NATO member names condition for giving war planes to Ukraine — Analysis
Slovakia declares it needs NATO replacements for the MiG-29 fighters that it has before they are sent to Kiev
Slovakia’s NATO allies would need to offer money or replacement fighters if they expect Bratislava to send a dozen MiG-29 jets to Ukraine at the end August, Defense Minister Jaroslav Nad said on Monday. Nad, speaking alongside Ben Wallace of Britain who called for more weapons from Slovakia, said that his government was open to discussions but wouldn’t commit.
“We are open to discussion to donate those MiG-29s to Ukraine but certainly this will require, I would say, a broader discussion about taking into account financial aspects and all other aspects of delivery, so no decision has been made yet,”Nad said this to reporters.
Bratislava received a dozen MiG-29 fighter jets in 1992 from the Czechoslovak military air force “velvet divorce”Prague. The Eleven remaining F-16s are still in operation, although the Slovak government stated that it intends to retire them before the end August. F-16s from the US were meant to replace them in late this year. But, delivery of these F-16s has been delayed until 2024.
“Politically, yes, I can tell you there’s a positive attitude of helping Ukrainians with MiG-29s,”Nad stated this to reporters. Sky News editor Deborah Haynes said that he had explained to reporters that Slovakia was. “not big enough”The planes could be donated by the donor alone, and without consulting NATO allies. He added that each MiG-29 has a value of approximately $35 Million.
“No decision has been made yet, no discussions are taking place as of now and we’re ready to discuss that later on,”Nad.
Czechia had earlier in the month pledged its support for Slovak airspace police, following similar pledges from Poland. It was widely believed that this signalled to Bratislava that it would continue with the MiG transfer.

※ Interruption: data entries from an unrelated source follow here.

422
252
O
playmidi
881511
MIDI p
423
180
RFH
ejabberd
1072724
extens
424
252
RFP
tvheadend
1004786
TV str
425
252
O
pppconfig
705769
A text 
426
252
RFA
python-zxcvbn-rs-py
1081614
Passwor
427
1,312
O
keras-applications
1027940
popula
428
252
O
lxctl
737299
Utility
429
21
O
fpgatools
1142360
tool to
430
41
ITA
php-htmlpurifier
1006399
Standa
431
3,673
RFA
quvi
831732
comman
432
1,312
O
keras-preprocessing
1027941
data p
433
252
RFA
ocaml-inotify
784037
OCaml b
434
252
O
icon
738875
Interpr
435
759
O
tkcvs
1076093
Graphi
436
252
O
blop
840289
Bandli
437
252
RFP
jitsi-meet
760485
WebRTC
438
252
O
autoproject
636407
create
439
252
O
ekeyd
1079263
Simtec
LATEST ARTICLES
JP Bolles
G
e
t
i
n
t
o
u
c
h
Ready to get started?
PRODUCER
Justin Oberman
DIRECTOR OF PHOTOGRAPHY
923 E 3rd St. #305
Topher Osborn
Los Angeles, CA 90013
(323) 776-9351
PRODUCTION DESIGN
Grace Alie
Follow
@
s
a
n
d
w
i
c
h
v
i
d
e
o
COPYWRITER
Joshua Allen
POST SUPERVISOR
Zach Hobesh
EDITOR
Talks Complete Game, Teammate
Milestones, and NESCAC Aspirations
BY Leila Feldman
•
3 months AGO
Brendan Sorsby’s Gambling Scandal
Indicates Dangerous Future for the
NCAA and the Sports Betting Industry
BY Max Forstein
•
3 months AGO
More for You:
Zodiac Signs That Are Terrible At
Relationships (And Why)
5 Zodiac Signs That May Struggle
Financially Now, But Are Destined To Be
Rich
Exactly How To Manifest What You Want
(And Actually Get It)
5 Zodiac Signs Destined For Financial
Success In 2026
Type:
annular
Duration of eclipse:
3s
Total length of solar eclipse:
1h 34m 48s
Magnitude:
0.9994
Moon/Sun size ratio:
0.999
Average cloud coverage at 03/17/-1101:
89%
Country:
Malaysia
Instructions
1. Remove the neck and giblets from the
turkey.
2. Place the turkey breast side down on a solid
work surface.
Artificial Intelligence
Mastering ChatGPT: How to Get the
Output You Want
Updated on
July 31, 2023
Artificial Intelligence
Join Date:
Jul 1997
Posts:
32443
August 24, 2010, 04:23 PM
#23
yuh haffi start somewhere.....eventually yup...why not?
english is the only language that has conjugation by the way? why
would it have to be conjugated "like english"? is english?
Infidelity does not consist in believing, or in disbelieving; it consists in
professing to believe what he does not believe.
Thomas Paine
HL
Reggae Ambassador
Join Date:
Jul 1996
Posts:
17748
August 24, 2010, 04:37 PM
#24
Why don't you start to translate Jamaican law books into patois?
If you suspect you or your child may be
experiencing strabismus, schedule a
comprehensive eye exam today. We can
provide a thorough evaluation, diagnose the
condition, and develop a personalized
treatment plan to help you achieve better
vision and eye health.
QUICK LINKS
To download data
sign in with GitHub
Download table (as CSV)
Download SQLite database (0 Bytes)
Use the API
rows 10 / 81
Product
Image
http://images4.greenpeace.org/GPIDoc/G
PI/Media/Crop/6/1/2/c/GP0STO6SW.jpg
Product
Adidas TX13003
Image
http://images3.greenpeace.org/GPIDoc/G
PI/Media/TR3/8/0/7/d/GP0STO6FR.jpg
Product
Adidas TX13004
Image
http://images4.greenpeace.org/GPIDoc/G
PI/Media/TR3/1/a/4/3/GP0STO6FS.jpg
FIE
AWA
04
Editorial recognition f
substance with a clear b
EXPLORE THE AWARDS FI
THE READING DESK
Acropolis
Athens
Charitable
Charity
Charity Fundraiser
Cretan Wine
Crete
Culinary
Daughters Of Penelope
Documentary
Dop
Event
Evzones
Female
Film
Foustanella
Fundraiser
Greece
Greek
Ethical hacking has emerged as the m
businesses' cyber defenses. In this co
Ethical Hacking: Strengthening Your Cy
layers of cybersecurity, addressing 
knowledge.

NATO has been pushing former Warsaw Pact members – mainly Poland, Bulgaria and Slovakia – still operating Soviet-designed jets to send them to Kiev as replacements for Ukrainian losses. No one has officially done this yet. The chief of the US Air Force suggested last week that Western planes be sent.
Slovakia has followed Poland’s lead in supplying weapons to Ukraine, offering howitzers, helicopters and ammunition and reportedly even considering T-72 tanks. Warsaw dispatched hundreds of T-72s to Ukraine since April. However, Polish hopes of getting the newer German Leopards as replacements were dashed by Berlin saying it didn’t have any to spare. Warsaw made a deal to buy 116 M1 Abrams main battlefield tanks from the US in mid-June.